Они появились снова, когда я кружился над идущим на посадку Любимовым. Попытались было атаковать его, но я повернул им навстречу, в лобовую, и атаку сорвал. Немцы еще покружились немного, а когда Любимов приземлился в степи между копенками, улетели. Я видел, как комэск выбрался из кабины, отстегнул парашют и направился, прихрамывая, к рядом стоявшей копне. Бензин в моих баках был на пределе, и надо было спешить домой, чтобы быстрее выслать машину за командиром.
В небе было еще светло, а на земле быстро темнело. Потрясенный случившимся, я не сразу обратил внимание на несколько то тут, то там догоравших в степи костров. Лишь километрах в десяти от аэродрома отчетливо увидел вдруг, что издалека мигавший костер — не что иное, как разбитый, обгоревший самолет.
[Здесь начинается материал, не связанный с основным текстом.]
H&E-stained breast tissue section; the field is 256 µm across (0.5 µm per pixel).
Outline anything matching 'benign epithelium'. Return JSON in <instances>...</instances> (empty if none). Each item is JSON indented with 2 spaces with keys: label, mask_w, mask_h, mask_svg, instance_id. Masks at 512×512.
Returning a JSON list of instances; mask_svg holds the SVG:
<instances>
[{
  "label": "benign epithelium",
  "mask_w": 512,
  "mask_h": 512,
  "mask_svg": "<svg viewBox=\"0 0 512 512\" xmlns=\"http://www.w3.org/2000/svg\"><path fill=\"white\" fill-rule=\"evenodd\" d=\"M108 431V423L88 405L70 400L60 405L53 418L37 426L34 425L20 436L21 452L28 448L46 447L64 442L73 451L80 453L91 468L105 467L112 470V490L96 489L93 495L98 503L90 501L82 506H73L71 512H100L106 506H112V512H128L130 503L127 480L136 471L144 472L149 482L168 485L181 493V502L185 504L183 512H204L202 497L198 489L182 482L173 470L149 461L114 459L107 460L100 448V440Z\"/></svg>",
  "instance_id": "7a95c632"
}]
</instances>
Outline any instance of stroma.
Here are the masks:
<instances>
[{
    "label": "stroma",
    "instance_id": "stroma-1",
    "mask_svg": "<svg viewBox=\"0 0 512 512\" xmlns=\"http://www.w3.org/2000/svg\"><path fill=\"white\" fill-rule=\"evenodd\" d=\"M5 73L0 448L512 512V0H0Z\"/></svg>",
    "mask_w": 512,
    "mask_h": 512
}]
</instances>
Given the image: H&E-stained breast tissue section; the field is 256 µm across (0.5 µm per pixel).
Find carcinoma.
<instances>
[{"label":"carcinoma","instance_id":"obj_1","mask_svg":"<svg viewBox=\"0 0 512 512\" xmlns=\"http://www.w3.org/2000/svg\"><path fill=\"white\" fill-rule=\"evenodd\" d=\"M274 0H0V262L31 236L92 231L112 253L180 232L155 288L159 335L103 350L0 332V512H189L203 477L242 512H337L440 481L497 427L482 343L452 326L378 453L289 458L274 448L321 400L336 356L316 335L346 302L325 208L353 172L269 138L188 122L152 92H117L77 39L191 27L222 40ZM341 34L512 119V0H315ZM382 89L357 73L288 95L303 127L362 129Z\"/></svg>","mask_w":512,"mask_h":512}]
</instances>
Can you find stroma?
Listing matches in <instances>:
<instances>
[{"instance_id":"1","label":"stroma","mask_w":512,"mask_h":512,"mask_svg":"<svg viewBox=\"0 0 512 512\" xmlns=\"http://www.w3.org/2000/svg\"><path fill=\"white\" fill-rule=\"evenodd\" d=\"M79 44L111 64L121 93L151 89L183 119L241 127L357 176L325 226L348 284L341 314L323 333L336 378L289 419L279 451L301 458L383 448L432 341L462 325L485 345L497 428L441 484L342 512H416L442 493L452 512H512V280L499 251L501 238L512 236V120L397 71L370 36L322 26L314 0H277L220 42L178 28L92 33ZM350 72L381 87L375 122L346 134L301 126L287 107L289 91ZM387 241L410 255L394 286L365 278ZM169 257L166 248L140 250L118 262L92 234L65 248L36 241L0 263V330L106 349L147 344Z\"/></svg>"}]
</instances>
И тогда понял, что те, разбросанные по степи, тоже не просто костры, а сбитые самолеты. Не «петляковы» ли? Но «петляковы» ушли левей. От страшной догадки — не свои ли стало в кабине жарко. Я спешил домой на максимальной скорости, а казалось, что мотор еле тянет. На приборы не смотрел, привык чувствовать машину всем телом».
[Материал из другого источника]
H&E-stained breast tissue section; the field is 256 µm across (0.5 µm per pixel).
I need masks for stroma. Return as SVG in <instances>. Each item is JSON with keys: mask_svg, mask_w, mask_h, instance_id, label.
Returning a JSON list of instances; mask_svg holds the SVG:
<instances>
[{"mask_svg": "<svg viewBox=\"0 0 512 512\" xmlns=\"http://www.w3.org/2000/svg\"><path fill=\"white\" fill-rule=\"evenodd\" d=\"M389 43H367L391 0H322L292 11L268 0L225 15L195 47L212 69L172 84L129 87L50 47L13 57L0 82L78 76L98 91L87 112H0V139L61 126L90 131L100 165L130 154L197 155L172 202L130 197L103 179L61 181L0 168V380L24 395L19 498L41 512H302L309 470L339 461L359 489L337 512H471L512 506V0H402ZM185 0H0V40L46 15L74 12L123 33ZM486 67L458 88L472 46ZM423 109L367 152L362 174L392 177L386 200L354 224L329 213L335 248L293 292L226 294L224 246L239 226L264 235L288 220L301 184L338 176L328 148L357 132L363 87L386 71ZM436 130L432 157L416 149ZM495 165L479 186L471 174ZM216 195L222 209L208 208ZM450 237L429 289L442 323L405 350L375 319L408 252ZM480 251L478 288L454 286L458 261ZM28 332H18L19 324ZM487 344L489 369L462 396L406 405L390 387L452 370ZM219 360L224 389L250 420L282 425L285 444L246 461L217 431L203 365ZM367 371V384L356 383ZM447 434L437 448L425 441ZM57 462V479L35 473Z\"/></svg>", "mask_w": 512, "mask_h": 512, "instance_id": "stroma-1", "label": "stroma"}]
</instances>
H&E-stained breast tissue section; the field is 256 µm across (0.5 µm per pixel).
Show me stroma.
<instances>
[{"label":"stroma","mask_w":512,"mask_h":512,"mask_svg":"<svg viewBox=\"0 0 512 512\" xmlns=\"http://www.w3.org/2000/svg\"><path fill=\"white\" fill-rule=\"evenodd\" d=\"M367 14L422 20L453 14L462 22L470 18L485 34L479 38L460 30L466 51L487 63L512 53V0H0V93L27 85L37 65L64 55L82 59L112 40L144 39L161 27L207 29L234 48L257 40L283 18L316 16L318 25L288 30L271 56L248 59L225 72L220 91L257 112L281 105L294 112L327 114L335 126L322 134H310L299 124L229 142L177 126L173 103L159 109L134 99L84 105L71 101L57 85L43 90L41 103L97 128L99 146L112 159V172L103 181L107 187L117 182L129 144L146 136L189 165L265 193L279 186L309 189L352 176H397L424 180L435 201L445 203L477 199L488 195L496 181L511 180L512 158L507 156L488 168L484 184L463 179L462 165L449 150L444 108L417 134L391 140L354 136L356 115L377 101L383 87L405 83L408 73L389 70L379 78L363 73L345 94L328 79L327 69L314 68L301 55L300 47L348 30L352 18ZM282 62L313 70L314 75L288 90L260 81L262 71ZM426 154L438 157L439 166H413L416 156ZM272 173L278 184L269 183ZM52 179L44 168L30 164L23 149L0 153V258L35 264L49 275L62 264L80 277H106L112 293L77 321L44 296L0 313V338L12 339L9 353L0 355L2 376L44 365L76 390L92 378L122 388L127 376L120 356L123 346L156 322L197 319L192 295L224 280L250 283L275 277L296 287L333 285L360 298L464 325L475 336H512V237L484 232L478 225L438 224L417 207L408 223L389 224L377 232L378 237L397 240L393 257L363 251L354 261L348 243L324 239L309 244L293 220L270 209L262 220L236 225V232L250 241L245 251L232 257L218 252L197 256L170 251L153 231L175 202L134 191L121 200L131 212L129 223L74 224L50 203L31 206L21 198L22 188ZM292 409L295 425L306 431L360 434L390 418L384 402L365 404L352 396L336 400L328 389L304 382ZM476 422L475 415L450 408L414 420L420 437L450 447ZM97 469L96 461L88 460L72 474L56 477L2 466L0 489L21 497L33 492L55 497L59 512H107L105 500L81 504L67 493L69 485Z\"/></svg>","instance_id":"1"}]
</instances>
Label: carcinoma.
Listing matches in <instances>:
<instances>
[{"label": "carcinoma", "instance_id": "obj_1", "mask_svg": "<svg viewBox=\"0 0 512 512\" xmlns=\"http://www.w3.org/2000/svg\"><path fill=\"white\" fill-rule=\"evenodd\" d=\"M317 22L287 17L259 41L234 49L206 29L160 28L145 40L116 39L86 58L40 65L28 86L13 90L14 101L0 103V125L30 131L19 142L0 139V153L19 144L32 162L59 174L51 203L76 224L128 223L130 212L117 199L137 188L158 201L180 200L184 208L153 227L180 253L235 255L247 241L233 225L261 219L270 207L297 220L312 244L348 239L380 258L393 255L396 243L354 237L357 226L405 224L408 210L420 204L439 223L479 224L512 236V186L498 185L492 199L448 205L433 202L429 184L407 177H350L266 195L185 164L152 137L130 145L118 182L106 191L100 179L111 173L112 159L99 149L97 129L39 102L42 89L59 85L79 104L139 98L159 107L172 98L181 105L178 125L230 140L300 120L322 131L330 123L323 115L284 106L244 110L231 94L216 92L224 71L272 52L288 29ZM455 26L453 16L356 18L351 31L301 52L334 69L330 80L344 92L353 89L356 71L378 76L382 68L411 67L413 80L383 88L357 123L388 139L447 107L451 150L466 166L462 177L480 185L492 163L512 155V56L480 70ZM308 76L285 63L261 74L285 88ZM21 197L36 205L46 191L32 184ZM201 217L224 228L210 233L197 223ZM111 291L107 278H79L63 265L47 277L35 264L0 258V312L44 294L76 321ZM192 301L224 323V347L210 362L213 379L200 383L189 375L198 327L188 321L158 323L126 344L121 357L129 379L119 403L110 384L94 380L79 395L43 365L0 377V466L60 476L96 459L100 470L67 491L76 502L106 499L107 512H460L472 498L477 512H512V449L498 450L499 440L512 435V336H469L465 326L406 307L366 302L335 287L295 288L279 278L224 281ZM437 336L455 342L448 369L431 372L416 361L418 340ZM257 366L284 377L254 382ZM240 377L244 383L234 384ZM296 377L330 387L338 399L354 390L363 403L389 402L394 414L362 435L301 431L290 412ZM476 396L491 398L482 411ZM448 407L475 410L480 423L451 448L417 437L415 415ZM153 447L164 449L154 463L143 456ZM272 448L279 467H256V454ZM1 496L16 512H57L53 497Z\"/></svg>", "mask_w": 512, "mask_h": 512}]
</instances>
Тревога Авдеева оказалась не напрасной — в тот день ВВС ЧФ и 51-й армии действительно понесли чувствительные потери. Сгорел в своем «яке» лейтенант Аллахвердов — лучший на тот момент ас ВВС ЧФ, имевший на своем счету шесть индивидуальных и групповых побед. Пропал без вести лейтенант Щеглов из эскадрильи Любимова. 51–я армия потеряла по одному «яку», «мигу» и «лаггу», причем два пилота оказались серьезно ранены. Что же касается командира 5-й эскадрильи 32-го иап ВВС ЧФ Ивана Любимова (пять воздушных побед), то его история на процитированном отрывке не закончилась. После вынужденной посадки он, тяжело раненный, лежа под истребителем, ждал помощи, когда его проштурмовала другая пара «мессершмиттов». Летчик получил новые ранения. Его обнаружили только ночью и немедленно доставили в госпиталь. Первое заключение врачей говорило о том, что с авиацией Любимову придется расстаться навсегда. Ступню левой ноги Ивану ампутировали, правую удалось спасти с большим трудом. Место ступни занял протез, который летчик упорно осваивал, решив во что бы то ни стало вернуться в авиацию. Прошел год, прежде чем Любимов вернулся в свою часть, став вскоре командиром своего родного полка. Весной 43-го за боевые заслуги полк стал 11-м гвардейским, а Любимова в октябре назначили командиром 4-й истребительной авиадивизии. К тому времени он имел на своем счету уже 9 воздушных побед. 22 января 1944 г. И. С. Любимову присвоили звание Героя Советского Союза. Он продолжал службу в морской авиации до 1973 г. и дослужился до звания генерал-майора.